Photo: www.praguepost.com
To arouse the interest of authors in the First Annual Prague Post Short
Play Festival, the paper organized and sponsored a playwriting contest.
The scripts had to be in English and the plays were supposed to last no
more than twenty minutes. Another important criterion was that all
entrants had to be either current or former residents of the Czech
Republic. Out of nearly 100 plays the jury selected the best three which
will be staged at the Minor Theatre in Prague's Vodickova Street, with the
first performance this Saturday. On the last night, March 19, the winner
will be awarded a cash prize worth 20 000 crowns (900 US dollars).

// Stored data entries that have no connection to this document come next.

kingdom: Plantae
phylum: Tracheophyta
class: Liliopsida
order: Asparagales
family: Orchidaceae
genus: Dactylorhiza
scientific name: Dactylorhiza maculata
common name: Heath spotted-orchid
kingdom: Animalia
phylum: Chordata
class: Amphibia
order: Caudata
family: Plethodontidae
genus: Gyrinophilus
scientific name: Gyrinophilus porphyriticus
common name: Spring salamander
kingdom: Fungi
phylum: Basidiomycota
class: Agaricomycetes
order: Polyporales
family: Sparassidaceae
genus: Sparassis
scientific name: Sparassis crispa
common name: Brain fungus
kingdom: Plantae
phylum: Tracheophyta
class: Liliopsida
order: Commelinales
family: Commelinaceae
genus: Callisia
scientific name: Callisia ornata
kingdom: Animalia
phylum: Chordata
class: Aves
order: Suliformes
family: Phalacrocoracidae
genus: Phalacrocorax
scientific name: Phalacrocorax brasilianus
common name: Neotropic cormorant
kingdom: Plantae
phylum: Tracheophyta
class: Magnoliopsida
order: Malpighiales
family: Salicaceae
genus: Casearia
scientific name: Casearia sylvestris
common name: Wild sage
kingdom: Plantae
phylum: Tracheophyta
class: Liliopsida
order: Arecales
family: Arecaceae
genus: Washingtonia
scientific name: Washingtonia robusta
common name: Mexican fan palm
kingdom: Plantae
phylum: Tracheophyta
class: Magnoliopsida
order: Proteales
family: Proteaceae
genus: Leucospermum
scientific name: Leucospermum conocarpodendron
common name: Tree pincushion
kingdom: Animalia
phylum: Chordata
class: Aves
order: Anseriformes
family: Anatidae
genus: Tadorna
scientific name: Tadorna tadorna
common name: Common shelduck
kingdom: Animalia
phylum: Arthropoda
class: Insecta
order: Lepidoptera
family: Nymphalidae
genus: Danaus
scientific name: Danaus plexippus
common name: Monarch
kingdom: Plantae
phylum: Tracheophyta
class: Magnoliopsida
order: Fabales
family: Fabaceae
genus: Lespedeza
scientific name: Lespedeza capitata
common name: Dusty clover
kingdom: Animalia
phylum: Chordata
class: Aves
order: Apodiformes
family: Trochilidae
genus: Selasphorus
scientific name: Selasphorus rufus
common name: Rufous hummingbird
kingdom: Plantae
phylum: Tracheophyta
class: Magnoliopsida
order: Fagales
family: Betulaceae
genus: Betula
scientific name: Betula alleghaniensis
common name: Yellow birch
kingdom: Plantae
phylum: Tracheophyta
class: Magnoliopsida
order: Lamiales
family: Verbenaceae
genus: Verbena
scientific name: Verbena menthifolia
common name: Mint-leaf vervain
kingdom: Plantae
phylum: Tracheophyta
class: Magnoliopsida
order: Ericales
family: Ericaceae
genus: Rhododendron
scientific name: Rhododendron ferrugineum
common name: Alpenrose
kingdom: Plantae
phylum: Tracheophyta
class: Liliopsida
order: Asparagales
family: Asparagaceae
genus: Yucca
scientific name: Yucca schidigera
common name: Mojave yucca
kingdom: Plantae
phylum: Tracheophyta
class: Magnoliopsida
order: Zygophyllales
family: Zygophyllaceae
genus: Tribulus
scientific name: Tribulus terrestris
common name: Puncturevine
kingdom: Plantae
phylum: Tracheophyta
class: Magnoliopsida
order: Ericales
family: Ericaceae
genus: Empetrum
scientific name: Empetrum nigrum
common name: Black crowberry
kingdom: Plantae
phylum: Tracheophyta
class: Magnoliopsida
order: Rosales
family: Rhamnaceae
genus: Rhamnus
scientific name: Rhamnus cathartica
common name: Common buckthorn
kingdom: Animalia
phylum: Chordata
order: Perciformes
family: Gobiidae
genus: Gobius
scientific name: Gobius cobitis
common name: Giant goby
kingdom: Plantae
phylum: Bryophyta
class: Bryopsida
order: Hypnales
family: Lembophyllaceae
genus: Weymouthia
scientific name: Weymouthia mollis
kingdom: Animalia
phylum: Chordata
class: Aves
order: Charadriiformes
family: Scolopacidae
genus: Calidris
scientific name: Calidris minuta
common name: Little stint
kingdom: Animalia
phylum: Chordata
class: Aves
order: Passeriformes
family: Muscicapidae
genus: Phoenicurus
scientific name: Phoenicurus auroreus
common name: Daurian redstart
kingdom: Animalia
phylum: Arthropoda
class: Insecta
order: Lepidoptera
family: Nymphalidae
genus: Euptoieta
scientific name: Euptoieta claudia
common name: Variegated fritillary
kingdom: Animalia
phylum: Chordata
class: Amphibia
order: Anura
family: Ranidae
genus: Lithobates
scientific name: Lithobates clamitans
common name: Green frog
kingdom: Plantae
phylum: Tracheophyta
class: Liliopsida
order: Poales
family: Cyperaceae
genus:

Photo: Richard CermakRichard Byrne is one of the three finalists. He spent a whole year in
Prague in the early 1990s, and has come back about ten times since. His
play "Burn your Bookes [sic]" was clearly inspired by Prague and
its history.
Photo: Richard Cermak"When I first lived here in 1991 I was interested in those
stories,
though I was a little more interested at the time in learning about Czech
culture. I was reading about the Good Soldier Svejk, and I was really
trying to learn as much about this culture instead of my own culture,
coming to Prague. But later on, after I left Prague, I started doing a lot
more research into [would-be alchemist Edward] Kelley, and it really
started to become fascinating for
me, and it seemed like there was a good chance to maybe make a play out of
it."
What do you personally like about the days of Rudolph II and all those alchemists?
Photo: Richard Cermak
"I find it a really stimulating period for two reasons. The
first is
that, of course, it was such an ornate, opulent period. Prague was
literally the centre of all sorts of intellectual life, poetry, art,
alchemy and all these things. But also, there are so many parallels to our
own situation today: alchemy and those kinds of arts really were sort of
proto-science and they were the research and development arm of the
Renaissance empire. The stakes were very high and people were losing
their lives if they failed. I find that kind of extremity very interesting
and very dramatic."
What do you think of the production of the play? Are you happy with it?
"Yes, I'm absolutely extatic. My director Julek Neumann is amazing, brilliant, I have three wonderful actors who were really playing their hearts out, and I think we are going to have a really good show!"